The expected answer is the set of lines in the data below between the line holding "HTML元素可以有多个CSS" and the line holding "脚本化样式表时，将会碰到两类需要使用的对象。", inclusive, written out exactly.

Document images with source code
[Start of section]

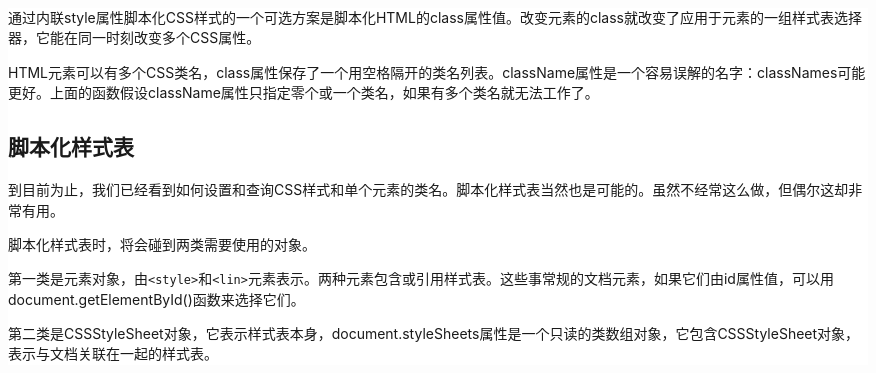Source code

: 通过内联style属性脚本化CSS样式的一个可选方案是脚本化HTML的class属性值。改变元素的class就改变了应用于元素的一组样式表选择器，它能在同一时刻改变多个CSS属性。

HTML元素可以有多个CSS类名，class属性保存了一个用空格隔开的类名列表。className属性是一个容易误解的名字：classNames可能更好。上面的函数假设className属性只指定零个或一个类名，如果有多个类名就无法工作了。

## 脚本化样式表

到目前为止，我们已经看到如何设置和查询CSS样式和单个元素的类名。脚本化样式表当然也是可能的。虽然不经常这么做，但偶尔这却非常有用。

脚本化样式表时，将会碰到两类需要使用的对象。

第一类是元素对象，由`<style>`和`<lin>`元素表示。两种元素包含或引用样式表。这些事常规的文档元素，如果它们由id属性值，可以用document.getElementById()函数来选择它们。

第二类是CSSStyleSheet对象，它表示样式表本身，document.styleSheets属性是一个只读的类数组对象，它包含CSSStyleSheet对象，表示与文档关联在一起的样式表。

[End of section]

• [TASK SOLUTION]
HTML元素可以有多个CSS类名，class属性保存了一个用空格隔开的类名列表。className属性是一个容易误解的名字：classNames可能更好。上面的函数假设className属性只指定零个或一个类名，如果有多个类名就无法工作了。

## 脚本化样式表

到目前为止，我们已经看到如何设置和查询CSS样式和单个元素的类名。脚本化样式表当然也是可能的。虽然不经常这么做，但偶尔这却非常有用。

脚本化样式表时，将会碰到两类需要使用的对象。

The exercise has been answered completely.